15 octobre 2015

 

La comète 67P/Churyumov–Gerasimenko livre de nouveaux secrets

 
Alors que les données transmises par la sonde Rosetta infirment l'hypothèse selon laquelle certains éléments de notre planète auraient été apportés par les comètes durant sa formation, d'autres mystères trouvent une solution.

Parmi ceux-ci, la raison pour laquelle les premiers jets cométaires étaient apparus dans le "cou" du double noyau cométaire, c'est-à-dire depuis l'endroit le plus froid et recevant le moins de radiations solaires.

L’activité de la comète trahie par son ombre

L’imageur NAVCAM a révélé de façon inattendue que l’activité précoce de 67P, matérialisée par des jets de gaz et de poussières et encore mal comprise, se produisait principalement dans la zone concave du cou, entre les deux lobes principaux. Or, cette région est la moins exposée au Soleil et devrait être en moyenne plus froide, et donc moins propice à la sublimation de la glace que les autres régions de la comète.

Pour comprendre ce paradoxe les chercheurs de l’Observatoire de la Côte d’Azur ont utilisé un modèle thermophysique prenant en compte la conductivité thermique et la topographie complexe de la comète pour calculer une carte de température de sa surface au cours de ses rotations. Ce modèle leur a permis de mettre en évidence que la région du cou présentait entre août et décembre 2014 les variations de température les plus rapides en réponse au processus d’ombrage par les terrains environnants. Une nouvelle relation de cause à effet est donc mise au jour entre ces variations thermiques de surface et l’activité précoce de la comète.
 
 

 
67P/Churyumov–Gerasimenko en septembre 2014. Crédit Esa.
 
Il a déjà été observé que des variations rapides de température peuvent induire de la fracturation à la surface des petits corps du système solaire. Les auteurs proposent dans cet article que le taux d’érosion de la surface de la comète, lié à cette fracturation thermique, soit plus élevé dans le cou qu’ailleurs. Cette fracturation du matériau de surface permet la pénétration des radiations solaires plus en profondeur, ce qui expliquerait pourquoi la région du cou révèle à l’analyse plus de glace que les autres régions et pourquoi elle est la principale source de gaz de la comète.

Plus généralement, ces résultats suggèrent que la fracturation par effet thermique (formation du régolite) doit être beaucoup plus rapide à la surface des corps sans atmosphère présentant des concavités importantes (formation d’ombre) que ne le prévoient les estimations actuellement disponibles.

L’eau, le carbone, l’azote terrestre ne seraient pas d’origine cométaire

L’instrument ROSINA développé par une équipe internationale sous la coordination de Kathrin Altwegg (Université de Berne, Suisse) et embarqué à bord de la sonde ROSETTA, analyse ainsi la composition des gaz de la comète 67P/Churyumov-Gerasimenko par spectrométrie de masse. Cet instrument permet l'analyse élémentaire et isotopique de ces gaz.

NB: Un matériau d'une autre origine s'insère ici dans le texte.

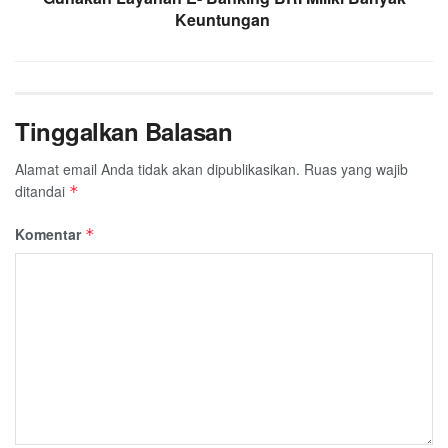
Keuntungan
Tinggalkan Balasan
Alamat email Anda tidak akan dipublikasikan.
Ruas yang wajib
ditandai
*
Komentar
*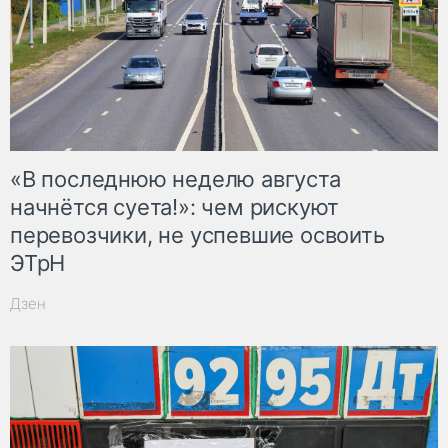
«В последнюю неделю августа
начнётся суета!»: чем рискуют
перевозчики, не успевшие освоить
ЭТрН
Дзен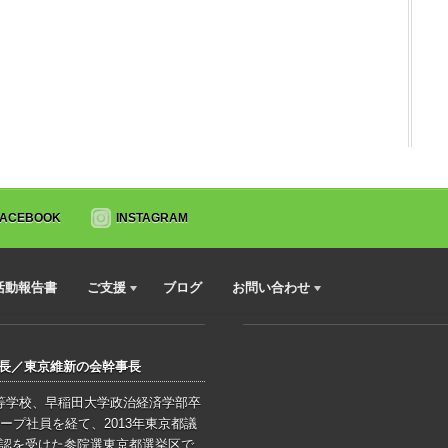
FACEBOOK
INSTAGRAM
活動報告書
ご支援
ブログ
お問い合わせ
会長／東京維新の会幹事長
高等学校、早稲田大学政治経済学部卒
ープ社員を経て、2013年東京都議
公認を受けた参院選東京都選挙区で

Les résultats montrent ainsi que la glace cométaire est riche en deutérium, avec un rapport Deutérium/Hydrogène trois fois supérieur à la valeur des océans terrestres, ce qui interdit une filiation directe entre ce type de comète et l'eau terrestre.

Par ailleurs, pour la première fois un gaz rare, l'argon a été détecté dans une coma cométaire, et ce, en grande quantité. Les gaz rares sont importants en tant que traceurs de l'origine et de l'évolution des atmosphères des planètes internes (Vénus la Terre et Mars). Cette mesure d'argon confirme pleinement que les éléments majeurs qui forment l'atmosphère terrestre et les océans (l'eau, le carbone, et l'azote) ne peuvent provenir de comètes de type 67P, et auraient été apportés par des astéroïdes riches en volatils. Par contre, elles suggèrent qu'une fraction importante des gaz rares sont d'origine cométaire.

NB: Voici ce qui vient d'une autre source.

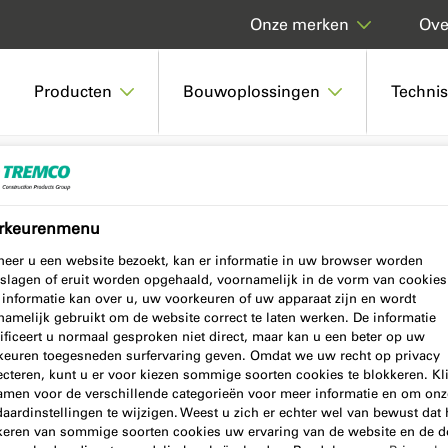
Over
Onze merken
Producten
Bouwoplossingen
Techni
OD MAX NG
rkeurenmenu
eer u een website bezoekt, kan er informatie in uw browser worden
slagen of eruit worden opgehaald, voornamelijk in de vorm van cookies
NG
 informatie kan over u, uw voorkeuren of uw apparaat zijn en wordt
namelijk gebruikt om de website correct te laten werken. De informatie
ificeert u normaal gesproken niet direct, maar kan u een beter op uw
keuren toegesneden surfervaring geven. Omdat we uw recht op privacy
ecteren, kunt u er voor kiezen sommige soorten cookies te blokkeren. Kl
amen voor de verschillende categorieën voor meer informatie en om onz
aardinstellingen te wijzigen. Weest u zich er echter wel van bewust dat 
keren van sommige soorten cookies uw ervaring van de website en de d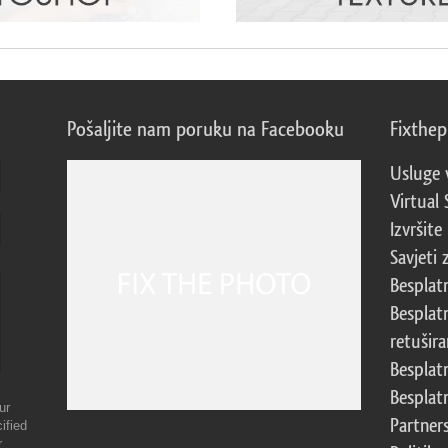
Pošaljite nam poruku na Facebooku
Fixthe
Usluge 
Virtual 
Izvršite
Savjeti 
Besplat
Besplat
retušira
Besplat
Besplat
ur
Partner
ified
r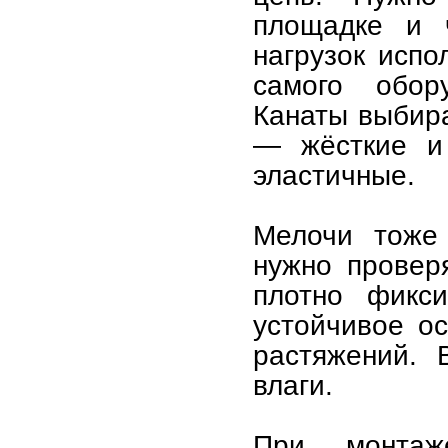
площадке и ч
нагрузок испо
самого обор
Канаты выбира
— жёсткие и 
эластичные.
Мелочи тоже
нужно провер
плотно фикс
устойчивое о
растяжений.
влаги.
При монтаж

Cet instrument a également mesuré en continu la composition de la coma (H2O, CO2, CO, N2...) et a montré son hétérogénéité chimique. Ces mesures permettent de mieux connaître les conditions de formation de la glace cométaire, dont sa température (autour de 30 à 40 K ou -243 à -233°C).

Source principale :

Rapid temperature changes and the early activity on comet 67P/Churyumov–Gerasimenko (The Astrophysical Journal Letters, 810 :L22).
 

 

 
67P/Churyumov–Gerasimenko les 31 janvier et 3 février 2014. Crédit Esa.